Petrovitch touched his pirate’s eyepatch: Lucy’s idea. “I don’t even need a local for that, just plug and play. It’s the arm. It bled inside, and it’s… easier if they amputate.”
“I’m sorry to hear that. You going organic?”
“Probably not. My flight from this meat-sack continues, Tetsuo-stylee.”
“What does Madeleine say about that?”
“I’m paraphrasing, but it was something like ‘at least the next time someone tries to break your arm, you can break theirs right back’.” Petrovitch drank half the bourbon in his glass. “She understands me. I don’t know if that’s good or scary.”
“She is your wife.”
“Yeah. We’re still just a couple of kids, though. We have no role models: both our fathers are dead, her mother was an alcoholic and, when she sobered up, she became an Outie and tried to kill Maddy.
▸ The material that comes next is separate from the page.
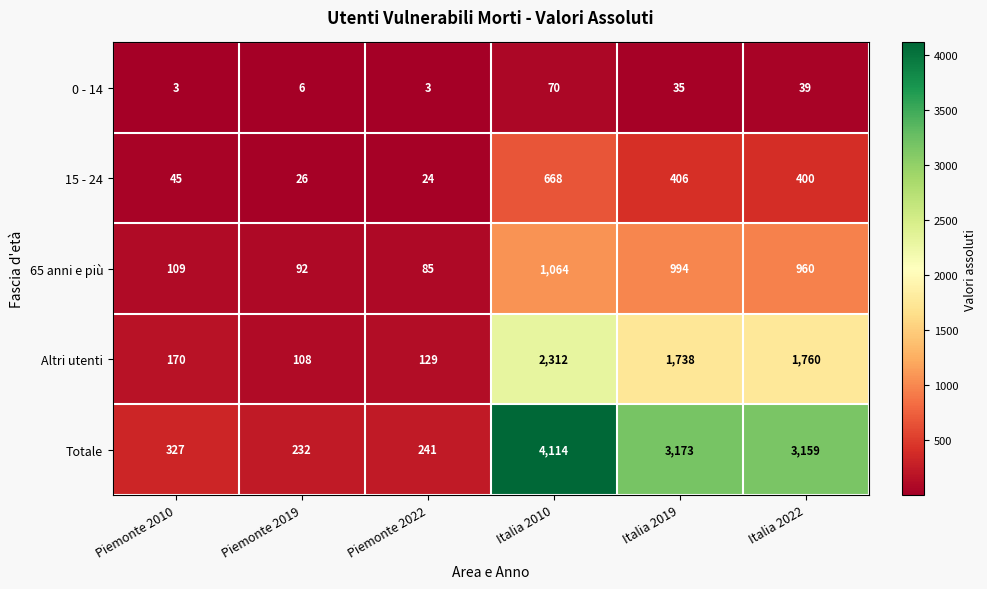

What is the sum of all 15 - 24 values?

1569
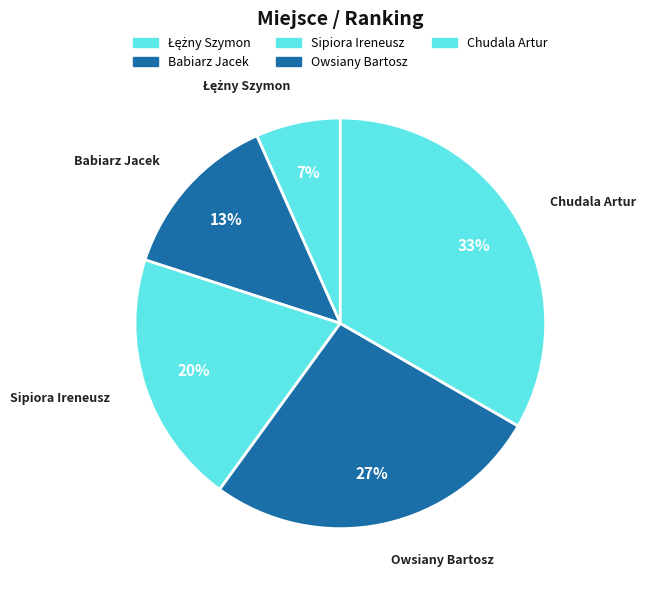

Is there a majority slice in this chart?

No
I abandoned my family back in St. Petersburg. I don’t even know what marriage is supposed to look like, let alone the rest of it.”
Carillo sipped and contemplated. “So why did you get married?”
“Apparently it was the only way we could get to bang each other’s brains out without incurring God’s wrath.”
After they’d both stopped laughing, Petrovitch felt he should explain.
“The whole living together, being with each other thing. I didn’t need a piece of paper for that. She did: she has this irrational belief that it means something extra. So that’s why I agreed.” He drank more, poured more. “I don’t want to be with anybody else. She’s…”
“What?” said Carillo after a suitable wait.
“Did I ever tell you about how fantastic her breasts are? They’re just breathtaking, amazing, a work of art from a Renaissance master. They’re the sort of breasts Leonardo would have drawn.” He looked sideways at the cardinal. “There is a point to this.”
“I was wondering.”
“When she takes her top off, I’m like a kid in a sweet shop. I know it’s a function of biochemistry, my age and my complete lack of experience in these things, and mostly I’m just pathetically grateful she wants to be with me. But it wasn’t her breasts that I missed while we weren’t together. It was her.”
“What you’re saying is that you love her.” Carillo made a half-smile. “Which is right and proper. I know a lot of my colleagues don’t approve, but I do.”
“You’ve talked about me and Maddy?”
“At a surprisingly high level. She is, as I’m sure you realize, an extraordinary young woman. A great loss to the Order, and some have agitated this past year for your marriage to be annulled.”
Petrovitch’s fingers tightened around his glass. “So Father John didn’t act on his own.”
“So it would seem. You’ve already caused two revolutions today, why not a third?” Carillo hunched over further. “Maybe I will have some more of Kentucky’s finest.”